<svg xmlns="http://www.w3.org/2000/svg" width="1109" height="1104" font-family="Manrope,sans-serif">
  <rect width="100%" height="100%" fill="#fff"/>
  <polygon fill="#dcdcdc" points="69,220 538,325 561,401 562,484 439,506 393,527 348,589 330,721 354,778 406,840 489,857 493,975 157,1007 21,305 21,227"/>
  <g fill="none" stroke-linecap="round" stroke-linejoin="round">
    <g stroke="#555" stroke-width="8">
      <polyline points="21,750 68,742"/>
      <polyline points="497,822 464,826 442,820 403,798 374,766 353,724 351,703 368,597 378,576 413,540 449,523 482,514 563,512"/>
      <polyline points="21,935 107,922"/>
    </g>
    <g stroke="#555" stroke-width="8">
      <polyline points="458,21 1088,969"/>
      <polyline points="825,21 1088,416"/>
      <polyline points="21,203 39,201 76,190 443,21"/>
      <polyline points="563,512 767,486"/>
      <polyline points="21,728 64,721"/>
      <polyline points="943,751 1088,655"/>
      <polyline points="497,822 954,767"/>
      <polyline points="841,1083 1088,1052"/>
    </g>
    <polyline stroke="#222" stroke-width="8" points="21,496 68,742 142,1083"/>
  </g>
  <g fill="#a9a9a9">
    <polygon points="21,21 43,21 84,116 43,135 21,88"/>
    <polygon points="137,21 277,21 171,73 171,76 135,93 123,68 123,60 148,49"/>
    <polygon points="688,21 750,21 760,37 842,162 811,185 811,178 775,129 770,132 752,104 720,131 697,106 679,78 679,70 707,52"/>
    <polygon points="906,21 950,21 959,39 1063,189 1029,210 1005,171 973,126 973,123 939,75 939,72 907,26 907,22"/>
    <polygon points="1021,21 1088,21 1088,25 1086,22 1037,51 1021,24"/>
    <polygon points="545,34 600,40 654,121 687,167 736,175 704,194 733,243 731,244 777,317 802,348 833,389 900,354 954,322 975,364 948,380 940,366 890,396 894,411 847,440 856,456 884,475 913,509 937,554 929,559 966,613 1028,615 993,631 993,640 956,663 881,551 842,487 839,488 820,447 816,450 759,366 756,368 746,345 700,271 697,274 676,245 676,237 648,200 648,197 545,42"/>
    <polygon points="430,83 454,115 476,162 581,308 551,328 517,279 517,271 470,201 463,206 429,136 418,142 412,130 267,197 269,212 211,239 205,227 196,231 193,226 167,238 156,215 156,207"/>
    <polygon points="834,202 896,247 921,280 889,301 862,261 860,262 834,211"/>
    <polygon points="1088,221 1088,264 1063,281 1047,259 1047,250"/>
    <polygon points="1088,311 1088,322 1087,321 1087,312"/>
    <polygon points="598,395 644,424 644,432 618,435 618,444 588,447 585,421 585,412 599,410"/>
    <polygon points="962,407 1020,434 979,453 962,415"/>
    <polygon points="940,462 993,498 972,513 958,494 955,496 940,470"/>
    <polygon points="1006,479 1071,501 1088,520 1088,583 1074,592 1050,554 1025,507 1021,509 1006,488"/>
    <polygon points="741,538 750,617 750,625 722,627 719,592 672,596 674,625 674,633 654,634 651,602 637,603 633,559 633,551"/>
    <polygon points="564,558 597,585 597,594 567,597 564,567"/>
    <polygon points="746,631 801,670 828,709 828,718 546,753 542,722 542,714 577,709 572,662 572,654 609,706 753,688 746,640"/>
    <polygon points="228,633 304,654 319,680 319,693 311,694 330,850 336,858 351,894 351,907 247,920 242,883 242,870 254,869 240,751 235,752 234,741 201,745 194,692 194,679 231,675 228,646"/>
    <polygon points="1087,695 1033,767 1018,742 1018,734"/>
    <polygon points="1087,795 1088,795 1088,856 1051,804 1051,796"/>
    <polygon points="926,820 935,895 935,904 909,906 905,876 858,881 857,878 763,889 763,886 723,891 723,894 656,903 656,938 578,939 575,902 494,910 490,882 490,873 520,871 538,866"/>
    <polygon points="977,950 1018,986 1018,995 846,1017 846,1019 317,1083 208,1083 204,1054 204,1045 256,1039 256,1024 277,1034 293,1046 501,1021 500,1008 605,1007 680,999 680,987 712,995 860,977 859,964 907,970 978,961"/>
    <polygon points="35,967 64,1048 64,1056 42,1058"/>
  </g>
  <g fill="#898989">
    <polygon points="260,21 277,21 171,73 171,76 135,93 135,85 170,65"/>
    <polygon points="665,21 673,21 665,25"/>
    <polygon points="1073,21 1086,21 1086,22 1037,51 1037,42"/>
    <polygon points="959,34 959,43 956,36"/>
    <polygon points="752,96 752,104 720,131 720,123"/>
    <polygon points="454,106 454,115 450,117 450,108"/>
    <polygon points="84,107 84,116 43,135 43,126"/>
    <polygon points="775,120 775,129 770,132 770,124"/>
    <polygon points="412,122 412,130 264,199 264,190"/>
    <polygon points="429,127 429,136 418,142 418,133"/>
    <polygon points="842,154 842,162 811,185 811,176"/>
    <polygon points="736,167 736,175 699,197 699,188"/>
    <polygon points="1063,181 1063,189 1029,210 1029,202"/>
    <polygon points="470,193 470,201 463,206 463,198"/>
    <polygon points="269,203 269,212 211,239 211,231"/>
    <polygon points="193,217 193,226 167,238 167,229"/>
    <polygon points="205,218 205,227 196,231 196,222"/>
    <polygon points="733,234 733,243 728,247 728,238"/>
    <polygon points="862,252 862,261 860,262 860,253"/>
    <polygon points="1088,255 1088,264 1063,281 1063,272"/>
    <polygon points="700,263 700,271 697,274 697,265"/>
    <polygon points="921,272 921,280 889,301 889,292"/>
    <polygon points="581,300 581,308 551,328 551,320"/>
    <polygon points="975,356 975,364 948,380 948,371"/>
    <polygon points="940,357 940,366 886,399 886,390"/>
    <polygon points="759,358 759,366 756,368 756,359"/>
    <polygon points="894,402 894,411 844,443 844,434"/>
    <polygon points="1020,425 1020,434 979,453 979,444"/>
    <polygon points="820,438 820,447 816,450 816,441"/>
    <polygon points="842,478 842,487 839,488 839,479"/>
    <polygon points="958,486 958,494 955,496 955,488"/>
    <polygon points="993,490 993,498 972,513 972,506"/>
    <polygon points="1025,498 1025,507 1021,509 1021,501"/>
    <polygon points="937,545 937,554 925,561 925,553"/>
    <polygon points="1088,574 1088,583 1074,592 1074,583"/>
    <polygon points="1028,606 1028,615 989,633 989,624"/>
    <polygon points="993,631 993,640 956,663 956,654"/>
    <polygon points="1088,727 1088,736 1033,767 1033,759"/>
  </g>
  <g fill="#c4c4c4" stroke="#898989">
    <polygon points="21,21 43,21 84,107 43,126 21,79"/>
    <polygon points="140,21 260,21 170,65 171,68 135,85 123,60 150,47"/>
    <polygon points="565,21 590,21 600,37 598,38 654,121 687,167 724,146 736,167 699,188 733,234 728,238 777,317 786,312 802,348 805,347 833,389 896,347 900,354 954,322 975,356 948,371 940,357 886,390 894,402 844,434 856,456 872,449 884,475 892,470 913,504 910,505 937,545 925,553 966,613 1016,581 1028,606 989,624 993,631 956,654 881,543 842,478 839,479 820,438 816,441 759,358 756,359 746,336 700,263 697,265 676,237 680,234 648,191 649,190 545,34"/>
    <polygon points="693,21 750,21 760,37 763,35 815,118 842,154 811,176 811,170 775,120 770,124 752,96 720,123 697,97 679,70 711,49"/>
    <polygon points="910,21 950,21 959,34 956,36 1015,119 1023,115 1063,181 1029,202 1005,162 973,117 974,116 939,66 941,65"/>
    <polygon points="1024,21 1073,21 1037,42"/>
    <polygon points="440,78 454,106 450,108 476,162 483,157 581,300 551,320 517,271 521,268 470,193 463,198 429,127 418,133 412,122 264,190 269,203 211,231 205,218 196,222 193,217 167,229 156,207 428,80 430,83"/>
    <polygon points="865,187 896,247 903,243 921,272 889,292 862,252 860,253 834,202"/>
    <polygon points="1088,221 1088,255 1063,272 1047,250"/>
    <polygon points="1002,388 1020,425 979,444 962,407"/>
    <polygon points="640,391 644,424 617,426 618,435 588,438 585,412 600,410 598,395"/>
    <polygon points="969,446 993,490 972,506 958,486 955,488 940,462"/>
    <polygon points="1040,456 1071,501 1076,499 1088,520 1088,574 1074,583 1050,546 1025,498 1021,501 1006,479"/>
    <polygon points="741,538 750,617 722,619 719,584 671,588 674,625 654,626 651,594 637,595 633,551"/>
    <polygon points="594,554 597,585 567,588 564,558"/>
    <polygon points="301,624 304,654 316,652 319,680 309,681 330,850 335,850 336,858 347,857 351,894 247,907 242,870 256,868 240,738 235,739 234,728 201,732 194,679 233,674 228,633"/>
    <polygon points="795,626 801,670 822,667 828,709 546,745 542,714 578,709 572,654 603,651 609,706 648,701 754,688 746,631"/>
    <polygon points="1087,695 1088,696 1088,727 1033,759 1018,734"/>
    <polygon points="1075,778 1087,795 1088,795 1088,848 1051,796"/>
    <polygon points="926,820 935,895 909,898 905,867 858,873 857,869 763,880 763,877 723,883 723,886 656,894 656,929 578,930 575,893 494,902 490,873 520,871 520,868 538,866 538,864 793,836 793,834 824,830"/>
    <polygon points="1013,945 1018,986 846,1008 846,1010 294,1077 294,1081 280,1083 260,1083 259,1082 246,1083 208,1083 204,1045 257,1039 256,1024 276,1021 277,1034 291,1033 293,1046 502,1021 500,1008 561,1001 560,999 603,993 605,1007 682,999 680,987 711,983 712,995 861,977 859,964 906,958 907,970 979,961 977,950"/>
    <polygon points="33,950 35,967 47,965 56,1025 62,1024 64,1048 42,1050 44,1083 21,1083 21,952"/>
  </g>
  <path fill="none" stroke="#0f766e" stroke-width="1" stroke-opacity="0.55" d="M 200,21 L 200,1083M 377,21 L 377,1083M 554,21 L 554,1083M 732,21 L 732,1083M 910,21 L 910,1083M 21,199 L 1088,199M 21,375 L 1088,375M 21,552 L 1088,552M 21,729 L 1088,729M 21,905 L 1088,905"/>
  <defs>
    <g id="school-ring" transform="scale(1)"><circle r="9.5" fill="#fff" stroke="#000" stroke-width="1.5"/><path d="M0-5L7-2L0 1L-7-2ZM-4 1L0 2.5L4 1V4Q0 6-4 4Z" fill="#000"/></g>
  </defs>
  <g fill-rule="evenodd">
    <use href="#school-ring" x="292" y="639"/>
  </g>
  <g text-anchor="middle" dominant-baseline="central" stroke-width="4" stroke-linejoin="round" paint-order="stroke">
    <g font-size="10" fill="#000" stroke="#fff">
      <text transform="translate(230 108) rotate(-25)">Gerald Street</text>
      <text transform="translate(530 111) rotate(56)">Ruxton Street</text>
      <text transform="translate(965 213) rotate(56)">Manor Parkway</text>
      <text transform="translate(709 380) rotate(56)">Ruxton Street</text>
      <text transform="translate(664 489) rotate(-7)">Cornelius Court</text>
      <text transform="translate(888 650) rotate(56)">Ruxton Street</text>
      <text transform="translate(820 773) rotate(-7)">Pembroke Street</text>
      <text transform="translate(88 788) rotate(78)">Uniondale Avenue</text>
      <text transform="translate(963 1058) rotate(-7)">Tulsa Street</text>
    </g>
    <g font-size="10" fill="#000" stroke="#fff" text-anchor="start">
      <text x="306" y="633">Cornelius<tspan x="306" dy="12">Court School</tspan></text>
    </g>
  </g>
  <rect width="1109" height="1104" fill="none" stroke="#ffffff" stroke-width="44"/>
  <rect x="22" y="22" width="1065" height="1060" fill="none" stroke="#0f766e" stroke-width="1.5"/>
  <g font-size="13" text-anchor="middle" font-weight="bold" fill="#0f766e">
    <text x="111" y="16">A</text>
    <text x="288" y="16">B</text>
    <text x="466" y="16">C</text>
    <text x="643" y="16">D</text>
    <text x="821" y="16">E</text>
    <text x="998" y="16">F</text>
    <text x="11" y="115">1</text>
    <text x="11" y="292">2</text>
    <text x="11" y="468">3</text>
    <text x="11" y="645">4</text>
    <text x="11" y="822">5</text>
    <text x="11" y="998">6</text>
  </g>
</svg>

-------------------------

WHAT TO DO. Work out how many lines in the records above include the string "linejoin", and provide that figure with no other text.

SOLVED EXERCISE. 2